For files in the classic format, the NetCDF-Library uses a private cache. It works by dividing the NetCDF-file into pages (the size depends on the system prefered IO block size or is set to 8 kiB by default), that can be paged in/out separately. This has a number of effects:
- All read/write requests are divided into a large number of requests.
- When data is written to a location, that is not currently present in the cache, this operation is converted into a read/modify/write sequence.
- When a new record is initialized with fill values and it is bigger than the amount of cache the library uses, the fill data is actually written to disk. Writing the real output data will trigger a new read/modify/write cycle.

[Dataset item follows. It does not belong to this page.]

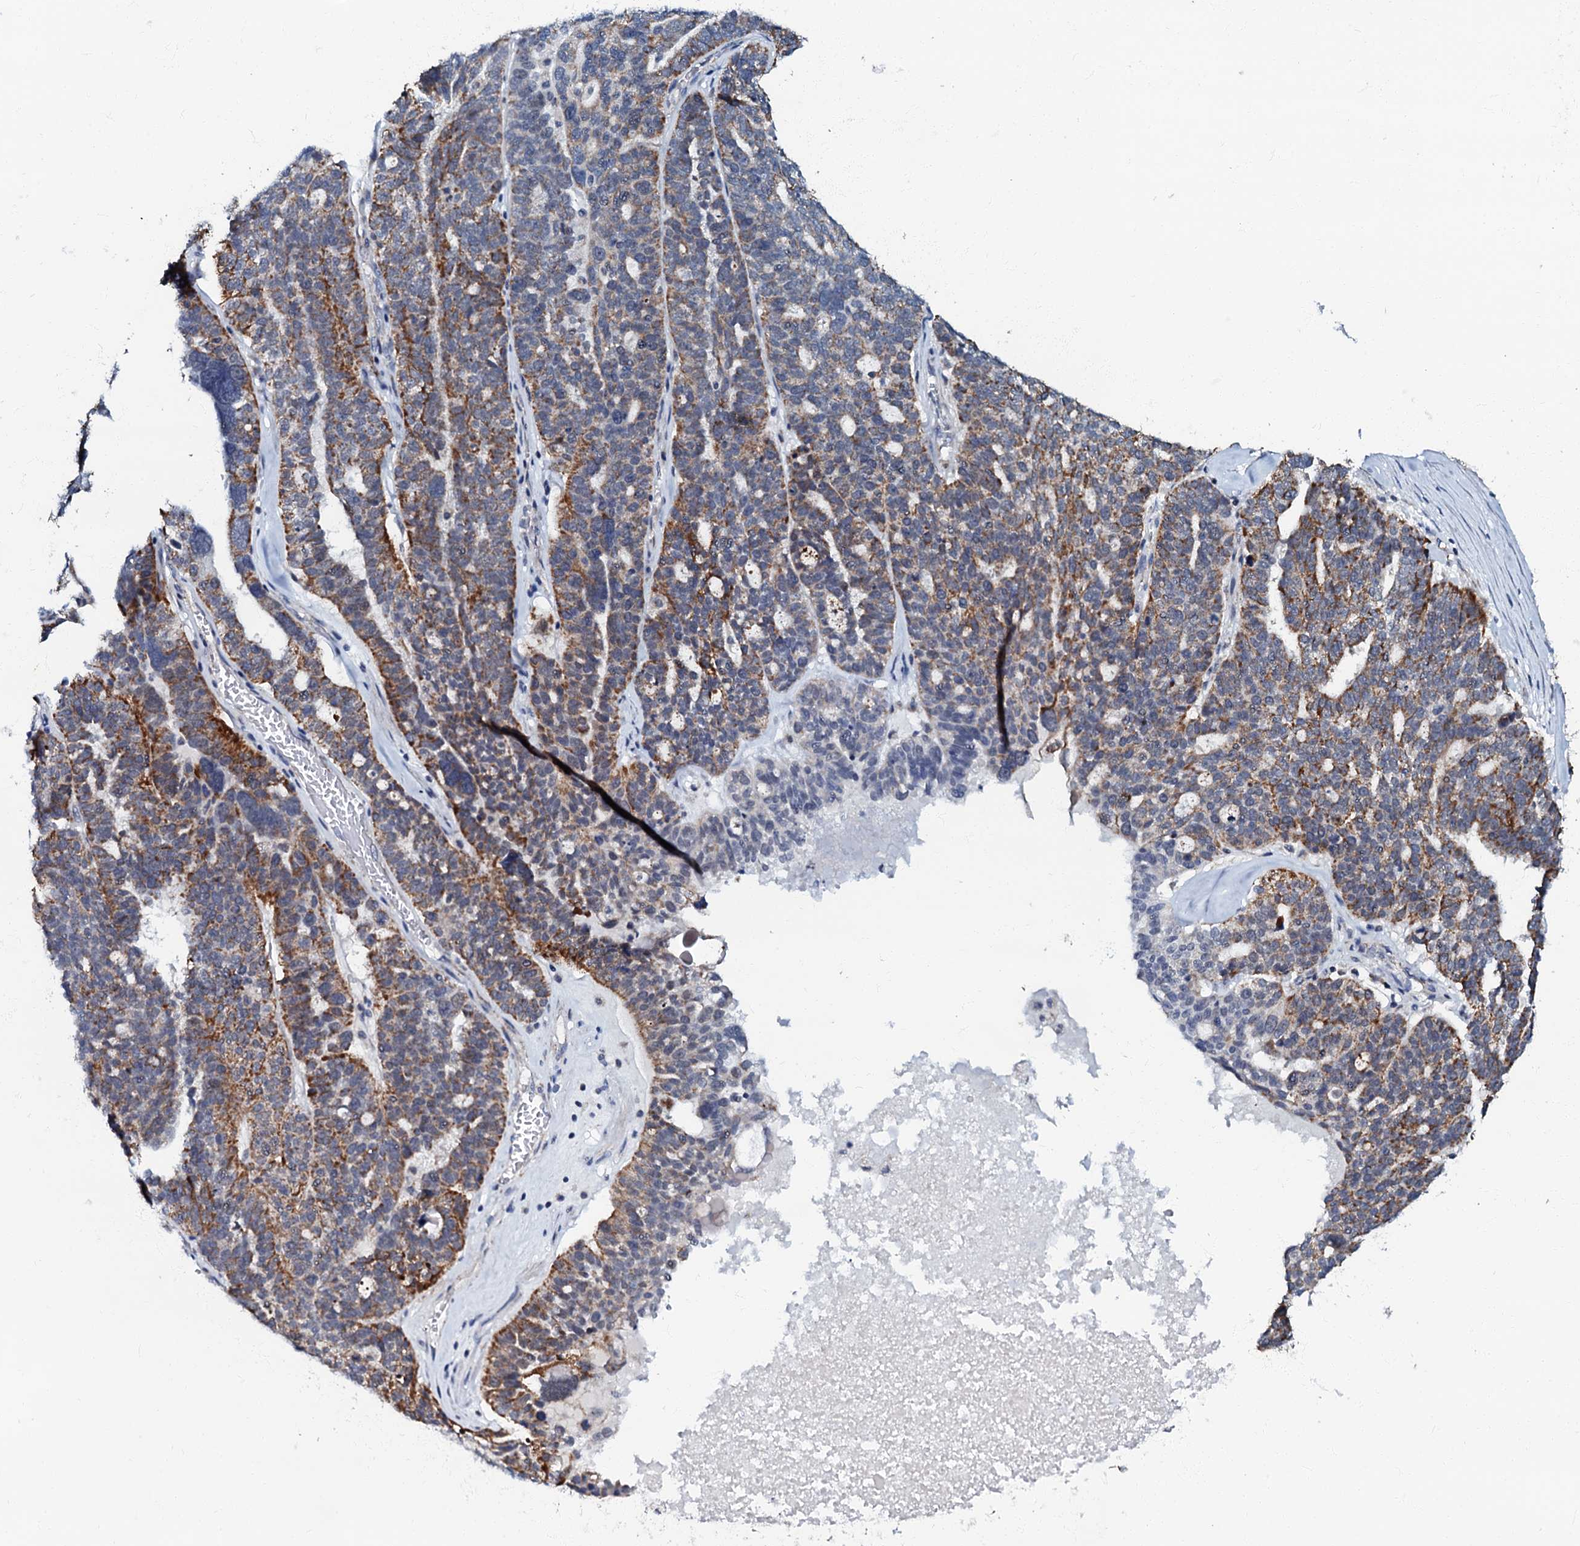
{"staining": {"intensity": "moderate", "quantity": ">75%", "location": "cytoplasmic/membranous"}, "tissue": "ovarian cancer", "cell_type": "Tumor cells", "image_type": "cancer", "snomed": [{"axis": "morphology", "description": "Cystadenocarcinoma, serous, NOS"}, {"axis": "topography", "description": "Ovary"}], "caption": "Moderate cytoplasmic/membranous staining for a protein is present in approximately >75% of tumor cells of ovarian cancer (serous cystadenocarcinoma) using immunohistochemistry.", "gene": "MRPL51", "patient": {"sex": "female", "age": 59}}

- The cache doubles the caching efforts of modern operating systems which already employ the entire unused memory as a disk cache.
What we have done
After we understood the impact of the cache on large input/output operations, we decided to change the NetCDF source code to deactivate the cache completely and prepared a patch for it. This patch will be handed back to the NetCDF-developers, so we hope that there will be an official version soon which allows the user to switch off the cache.
What to do to get a cachefree NetCDF
Applying the patch:
- Get the source code of NetCDF version 4.1.3 and extract it (NetCDF download page). Unfortunately, our patch does not work with newer versions of the library since it conflicts with other changes.
- Apply the patch to the NetCDF source code by running “patch -p1 < netcdf-cacheless.patch” inside the NetCDF directory.
- Run “./configure”, “make” and “make install” as usual.
Changing the caching behavior:
- The patch adds two #defines to the file include/ncio.h, commenting/uncommenting them controls the behavior of the patch.
- The first one is used to switch the cache on/off,
- the second one allows to output a trace of all reads/writes when the cache is switched off.
- Of course, each change in include/ncio.h neccessitates a recompilation/reinstallation.
Changes
2012-07-30: Eliminated a bug in the handling of incomplete reads/writes.